[Extracted page text data]
--------------------------------------------------
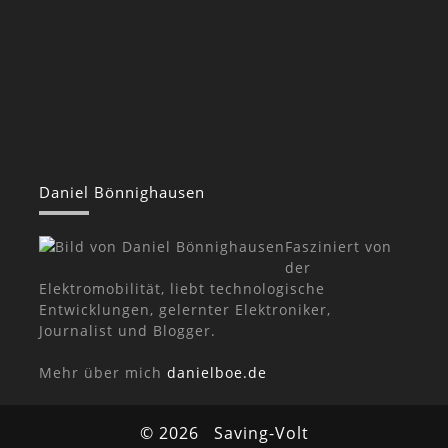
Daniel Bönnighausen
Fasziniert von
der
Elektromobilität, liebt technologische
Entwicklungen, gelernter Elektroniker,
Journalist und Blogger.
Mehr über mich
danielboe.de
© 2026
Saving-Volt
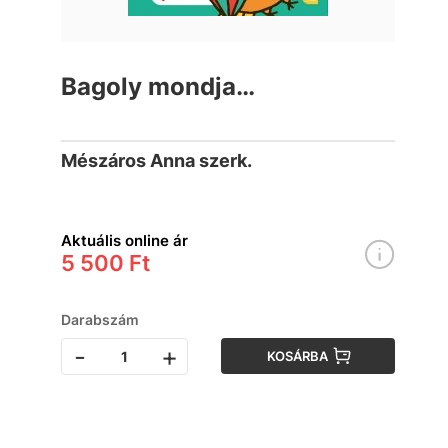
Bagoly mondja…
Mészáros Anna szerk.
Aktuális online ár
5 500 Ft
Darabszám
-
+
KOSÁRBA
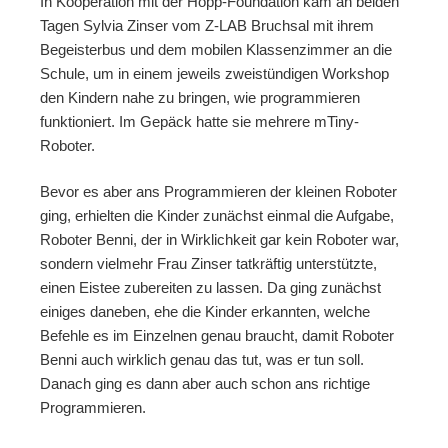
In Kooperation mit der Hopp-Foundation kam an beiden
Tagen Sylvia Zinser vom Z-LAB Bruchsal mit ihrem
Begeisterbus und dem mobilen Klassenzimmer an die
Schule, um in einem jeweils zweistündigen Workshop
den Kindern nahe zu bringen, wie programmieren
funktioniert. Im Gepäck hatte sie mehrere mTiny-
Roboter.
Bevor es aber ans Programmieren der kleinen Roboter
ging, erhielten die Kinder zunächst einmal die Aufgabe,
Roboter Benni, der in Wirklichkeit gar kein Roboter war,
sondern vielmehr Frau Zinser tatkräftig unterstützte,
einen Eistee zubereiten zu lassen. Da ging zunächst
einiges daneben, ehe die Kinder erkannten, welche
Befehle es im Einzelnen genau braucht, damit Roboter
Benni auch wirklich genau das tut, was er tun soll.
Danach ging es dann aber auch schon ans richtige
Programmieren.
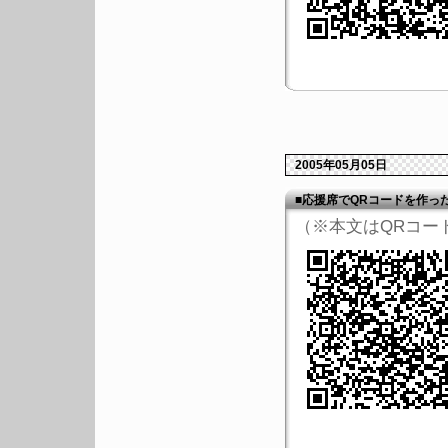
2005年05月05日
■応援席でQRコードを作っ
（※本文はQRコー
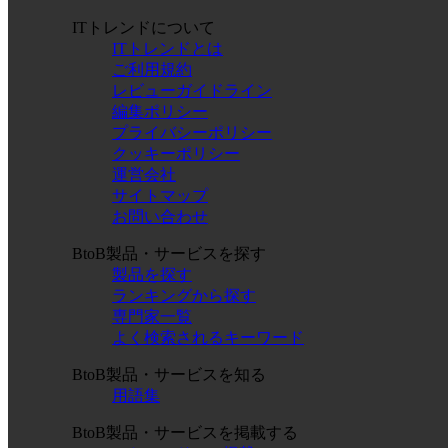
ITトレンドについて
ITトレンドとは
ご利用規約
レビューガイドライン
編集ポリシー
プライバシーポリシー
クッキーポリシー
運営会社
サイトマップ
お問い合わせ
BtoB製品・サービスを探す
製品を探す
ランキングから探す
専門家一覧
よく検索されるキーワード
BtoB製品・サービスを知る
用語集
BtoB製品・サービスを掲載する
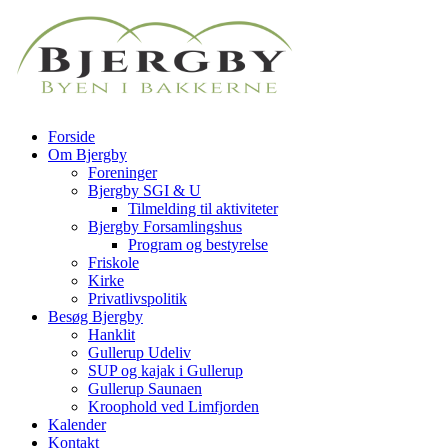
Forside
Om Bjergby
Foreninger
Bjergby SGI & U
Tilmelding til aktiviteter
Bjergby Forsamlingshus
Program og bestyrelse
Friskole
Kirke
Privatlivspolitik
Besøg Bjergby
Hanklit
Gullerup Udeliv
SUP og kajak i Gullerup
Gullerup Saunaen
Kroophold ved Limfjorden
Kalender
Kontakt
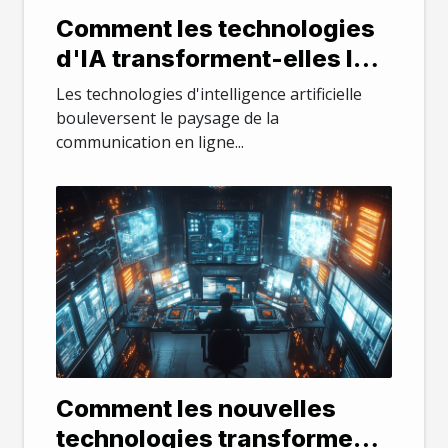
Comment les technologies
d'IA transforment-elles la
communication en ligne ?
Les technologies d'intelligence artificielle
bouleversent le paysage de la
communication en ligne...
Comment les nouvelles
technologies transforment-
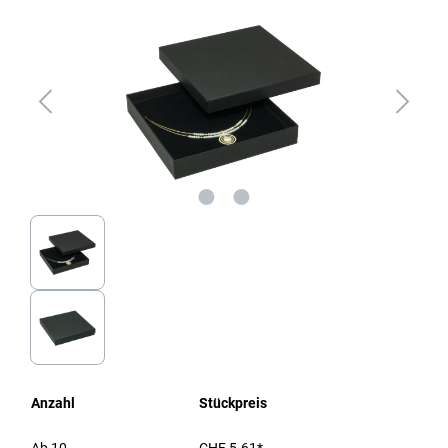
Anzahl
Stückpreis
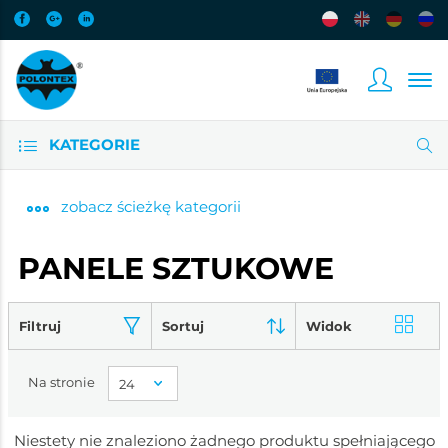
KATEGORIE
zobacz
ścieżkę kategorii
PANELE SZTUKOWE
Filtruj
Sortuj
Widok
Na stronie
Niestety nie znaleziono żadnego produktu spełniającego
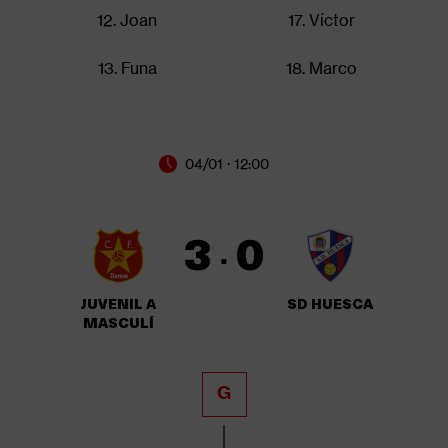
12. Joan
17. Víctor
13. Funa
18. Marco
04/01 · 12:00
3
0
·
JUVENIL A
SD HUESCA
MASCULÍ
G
--------------------------------------------------
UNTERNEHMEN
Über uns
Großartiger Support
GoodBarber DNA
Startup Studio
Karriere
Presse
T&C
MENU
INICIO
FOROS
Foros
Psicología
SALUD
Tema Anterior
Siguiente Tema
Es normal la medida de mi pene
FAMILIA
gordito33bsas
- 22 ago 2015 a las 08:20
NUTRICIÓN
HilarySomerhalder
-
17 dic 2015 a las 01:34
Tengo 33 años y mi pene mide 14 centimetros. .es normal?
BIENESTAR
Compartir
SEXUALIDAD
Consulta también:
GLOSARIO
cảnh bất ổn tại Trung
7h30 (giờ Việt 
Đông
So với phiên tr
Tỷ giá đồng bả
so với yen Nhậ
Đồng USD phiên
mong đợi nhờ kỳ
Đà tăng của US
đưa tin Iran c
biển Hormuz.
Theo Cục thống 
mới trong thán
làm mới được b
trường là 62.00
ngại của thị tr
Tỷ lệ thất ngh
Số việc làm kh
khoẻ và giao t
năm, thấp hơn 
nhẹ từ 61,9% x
--------------------------------------------------
Rewrite the listing lines between the line holding "In Kooperation mit" and the line holding "den Kindern nahe", inclusive, substituting "Kurs" for "Workshop" and leaving everything else unchanged.

> **RESULT OF THE TASK**
In Kooperation mit der Hopp-Foundation kam an beiden
Tagen Sylvia Zinser vom Z-LAB Bruchsal mit ihrem
Begeisterbus und dem mobilen Klassenzimmer an die
Schule, um in einem jeweils zweistündigen Kurs
den Kindern nahe zu bringen, wie programmieren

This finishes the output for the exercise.